Voici notre position sur ces questions.

Nous concluons nos contrats depuis le Canada ou le Royaume-Uni et ne relevons pas de la juridiction des États-Unis. Pour les clients établis dans l’Union européenne, nos conditions contractuelles relèvent de l’Irlande. Cela couvre notre propre société. Le reste de la chaîne dépend de votre mode de déploiement.

Dans un déploiement sur site, Inuvika OVD Enterprise ne collecte aucune donnée client (hormis les informations volontaires relatives à l’échéance de l’abonnement et aux volumes d’utilisation globaux). Cela réduit considérablement ce que nous pourrions un jour être amenés à communiquer. Lorsqu’un déploiement doit aller plus loin, Inuvika OVD Enterprise peut fonctionner en environnement entièrement « air-gapped ». Si vous préférez consommer le service en mode géré, nous le livrons par l’intermédiaire de partenaires d’hébergement locaux indépendants, dans votre pays, plutôt que par un opérateur mondial unique.

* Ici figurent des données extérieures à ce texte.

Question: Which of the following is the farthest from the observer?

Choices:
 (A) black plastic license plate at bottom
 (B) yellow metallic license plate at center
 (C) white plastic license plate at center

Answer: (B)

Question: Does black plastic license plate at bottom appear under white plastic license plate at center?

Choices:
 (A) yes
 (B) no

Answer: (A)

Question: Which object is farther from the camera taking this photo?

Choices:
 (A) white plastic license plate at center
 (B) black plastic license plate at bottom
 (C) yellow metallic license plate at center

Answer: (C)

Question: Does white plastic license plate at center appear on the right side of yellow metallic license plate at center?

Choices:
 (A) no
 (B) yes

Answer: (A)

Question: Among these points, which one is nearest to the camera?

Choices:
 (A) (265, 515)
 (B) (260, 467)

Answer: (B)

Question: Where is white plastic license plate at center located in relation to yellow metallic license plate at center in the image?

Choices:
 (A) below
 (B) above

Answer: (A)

OVD Enterprise repose sur Linux, délivre applications et bureaux Windows et Linux sur tout terminal, et fonctionne indépendamment de l’hyperviseur et du cloud, avec n’importe quel annuaire Active Directory ou LDAP. Sur ce sujet, un point compte avant tout : la chaîne reste un ensemble de choix que vous faites, et ne devient pas une empreinte juridique dont vous héritez.

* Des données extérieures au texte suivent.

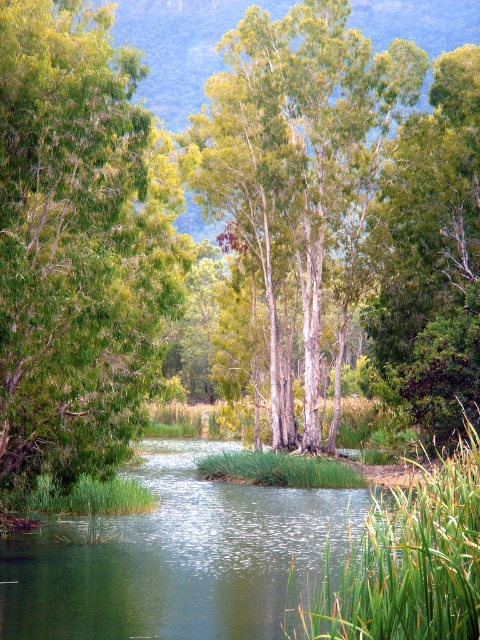
Question: From the image, what is the correct spatial relationship of green leafy tree at left in relation to green leafy tree at upper center?

Choices:
 (A) left
 (B) right

Answer: (A)

Question: Which object is the closest to the green leafy tree at left?

Choices:
 (A) green smooth tree at center
 (B) green leafy tree at upper center

Answer: (A)

Question: Does green leafy tree at left have a lesser width compared to green leafy tree at upper center?

Choices:
 (A) yes
 (B) no

Answer: (A)

Question: Estimate the real-world distances between objects in this image. Which object is closer to the green leafy tree at upper center?

Choices:
 (A) green smooth tree at center
 (B) green leafy tree at left

Answer: (A)

Question: Where is green leafy tree at left located in relation to green smooth tree at center in the image?

Choices:
 (A) below
 (B) above

Answer: (A)

Question: Which of the following is the farthest from the observer?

Genomics England nous a retenus pour fournir l’environnement sécurisé d’applications et de bureaux virtualisés du 100,000 Genomes Project. Canadian Health Systems délivre des applications en tant que service à des cabinets médicaux. Droguería DelSud, premier distributeur du secteur de la santé en Argentine, a fait passer son réseau de partenaires d’un accès VPN classique à des espaces de travail virtuels sécurisés.

Les questions ci-dessus méritent d’être posées à tous les fournisseurs d’une liste restreinte, y compris à nous. Découvrez comment nous délivrons des bureaux virtuels dans le secteur de la santé.

Questions fréquentes

Un contrat de sous-traitance règle-t-il la question de la souveraineté des données ?

Non. Il encadre ce qu’un intervenant peut faire des données. L’ordre juridique dont cet intervenant relève est un fait distinct. Il doit être consigné plutôt que déduit du contrat.

Le RGPD impose-t-il d’examiner le lieu d’établissement d’un fournisseur ?

Pas en tant qu’obligation autonome. Le chapitre V encadre les transferts vers les pays tiers, et l’article 48 précise que l’injonction d’une autorité d’un pays tiers ne justifie pas à elle seule une communication. Les deux se rattachent au transfert. Savoir de quel droit relève un fournisseur est la version plus précise de la même question, et cela relève de l’analyse de risques.

Nous réalisons déjà une analyse d’impact des transferts. Est-ce la même question ?

C’est ce qui s’en approche le plus. L’examen issu de l’arrêt Schrems II demande si le droit du pays de destination autorise les autorités publiques à exiger l’accès, ce qui est la question de la juridiction sous une autre forme. Il est toutefois construit autour des transferts de données à caractère personnel hors de l’EEE. Un déploiement qui maintient les données dans le pays, alors que le fournisseur ou une partie de sa chaîne de support se trouve à l’étranger, ne le déclenche pas nécessairement. Il vaut la peine de vérifier lesquels de vos accords il couvre réellement.